5. Pour retirer la carte de résident de M. C, le préfet de la Seine-Maritime s'est fondé sur la circonstance que l'intéressé avait fait l'objet d'une condamnation judiciaire le 27 avril 2020 par le tribunal correctionnel de Rouen à la peine de 12 mois d'emprisonnement assorti d'un sursis à hauteur de six mois pour des faits de menace de mort ou d'atteinte aux biens dangereuse pour les personnes à l'encontre d'un chargé de mission de service public en état de récidive légale, et de menace de mort réitérée commise par une personne étant ou ayant été conjoint, concubin ou partenaire lié à la victime par un pacte civil de solidarité en état de récidive légale, faits commis le 24 avril 2020. Contrairement à ce que soutient le requérant, il ne s'agit pas de la seule et unique condamnation, dès lors qu'il résulte de l'examen des mentions du bulletin n°2 du casier judiciaire que le premier terme de la récidive est constitué par la condamnation prononcée le 6 février 2017 par le président du tribunal de grande instance de Rouen. Si le requérant se prévaut de la circonstance qu'il est le père d'un enfant né à France en 2017 avec une ressortissante biélorusse, et qu'en application du jugement rendu le 9 juin 2017 par le juge aux affaires familiales, il bénéficie désormais d'un droit de visite et d'hébergement progressif, l'arrêté ne porte pas atteinte à ses intérêts privés et familiaux, dès lors qu'il demeure titulaire d'une carte de séjour temporaire portant la mention " vie privée et familiale " l'autorisant à travailler et séjourner régulièrement sur le territoire national.

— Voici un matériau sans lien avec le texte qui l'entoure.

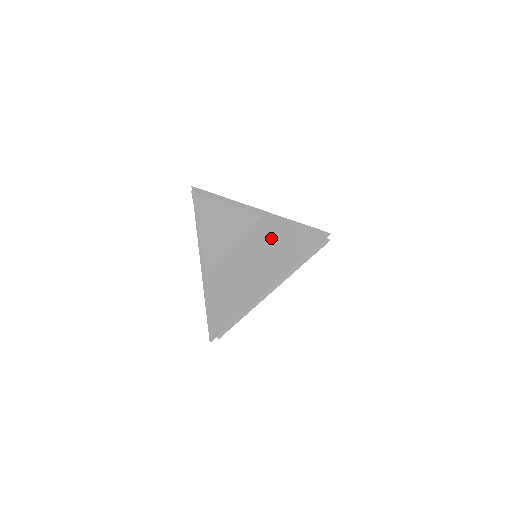
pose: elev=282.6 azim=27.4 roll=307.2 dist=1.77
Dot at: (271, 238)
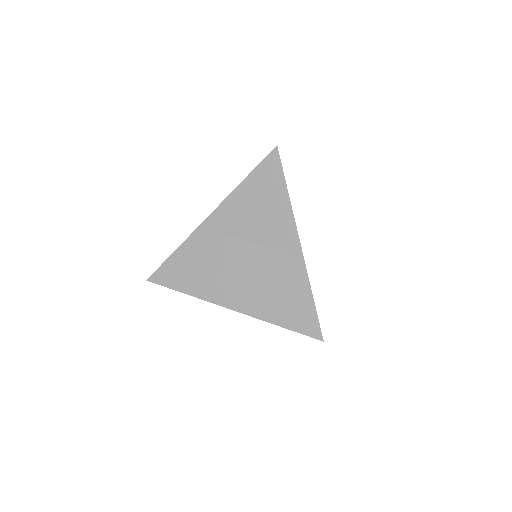
Dot at: (281, 280)
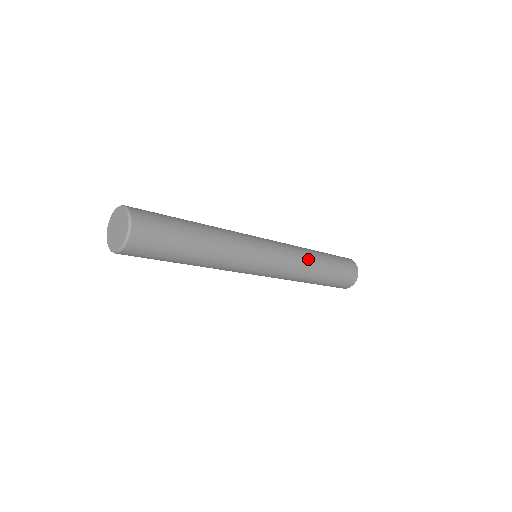
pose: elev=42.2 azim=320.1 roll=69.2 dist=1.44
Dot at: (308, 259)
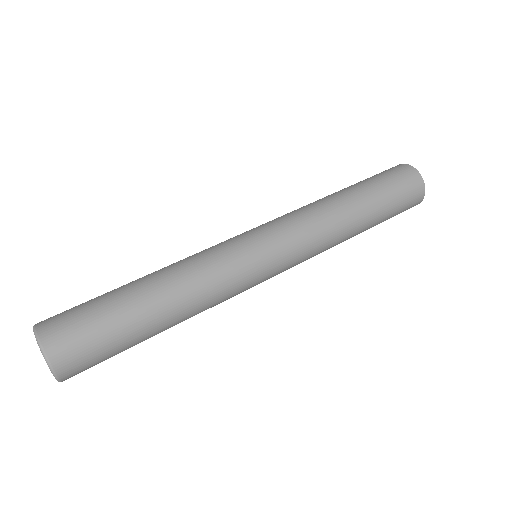
Dot at: (334, 226)
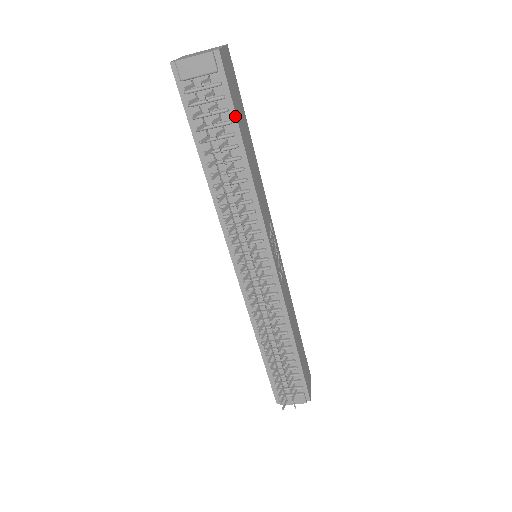
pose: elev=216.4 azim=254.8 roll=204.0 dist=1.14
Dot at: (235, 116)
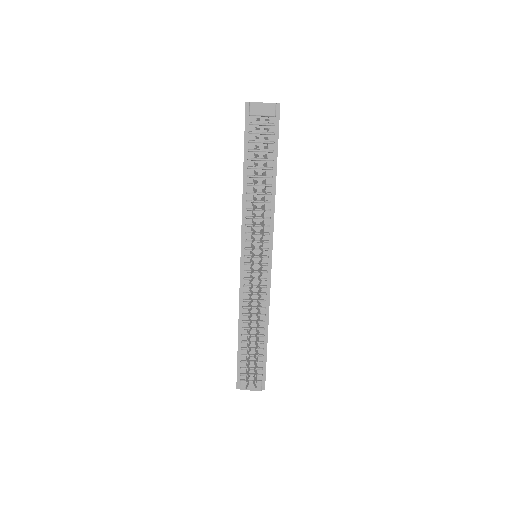
Dot at: (277, 148)
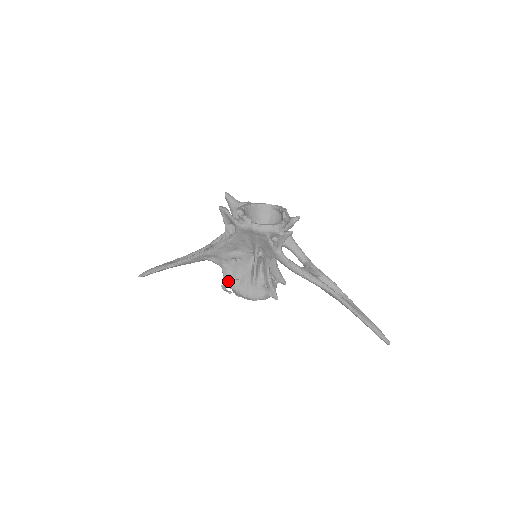
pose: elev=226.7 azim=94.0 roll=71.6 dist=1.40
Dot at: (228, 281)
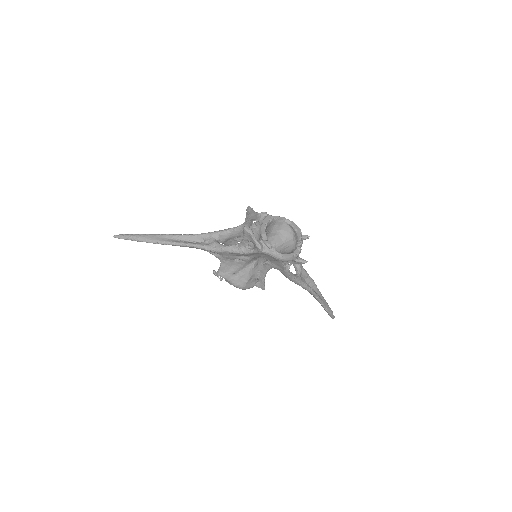
Dot at: (224, 273)
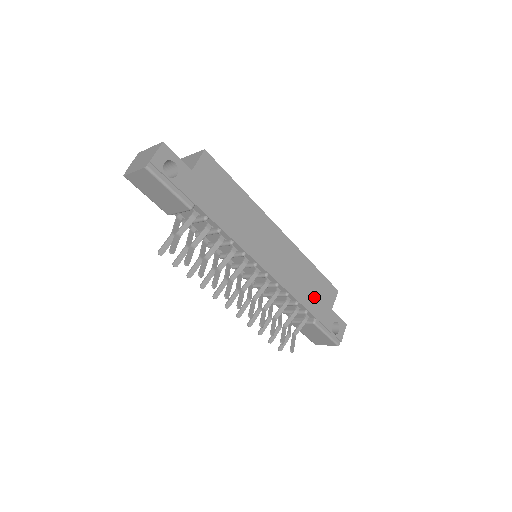
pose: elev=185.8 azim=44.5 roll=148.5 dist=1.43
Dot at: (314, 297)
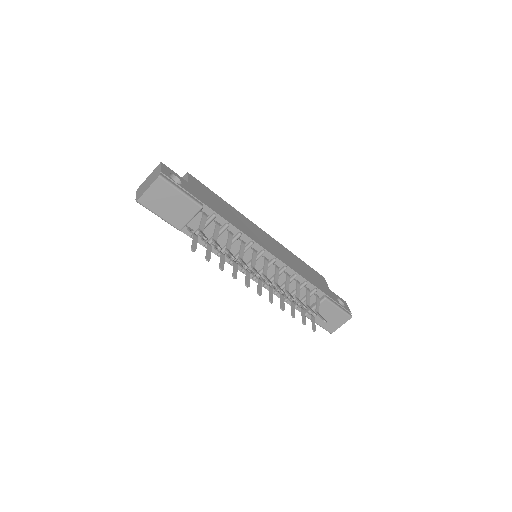
Dot at: (313, 279)
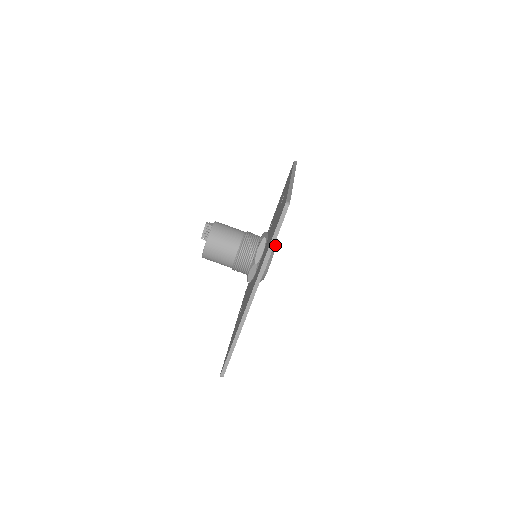
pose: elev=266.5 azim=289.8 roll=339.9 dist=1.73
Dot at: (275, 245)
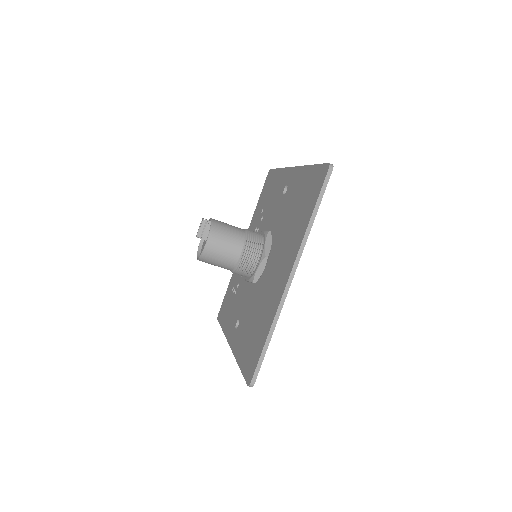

Dans ces conditions, le requérant n'est pas fondé à soutenir que le préfet a commis une erreur d'appréciation de sa situation en lui retirant sa carte de résident et en substituant à cette carte une carte de séjour temporaire portant la mention " vie privée et familiale ", comme le prévoyaient les dispositions précitées alors applicables de l'article L. 314-6-1 du code de l'entrée et du séjour des étrangers et du droit d'asile.

6. Il résulte de tout ce qui précède que la requête de M. C doit être rejetée, y compris les conclusions aux fins d'injonction et d'astreinte et celles relatives aux frais liés au litige.

D E C I D E:

Article 1er : La requête de M. C est rejetée.

Article 2 : Le présent jugement sera notifié à M. A C, à Me Berradia et au préfet de la Seine-Maritime.

Délibéré après l'audience du 13 avril 2023, à laquelle siégeaient :

Mme Bailly, présidente,

M. Le Duff, premier conseiller, et Mme Thielleux, conseillère.

Rendu public par mise à disposition au greffe le 11 mai 2023.

Le rapporteur,

Signé :

V. B

La présidente,

Signé :

P. BaillyLa greffière,

Signé :

A. Hussein

La République mande et ordonne au préfet de la Seine-Maritime en ce qui le concerne, ou à tous commissaires de justice à ce requis en ce qui concerne les voies de droit commun contre les parties privées, de pourvoir à l'exécution de la présente décision.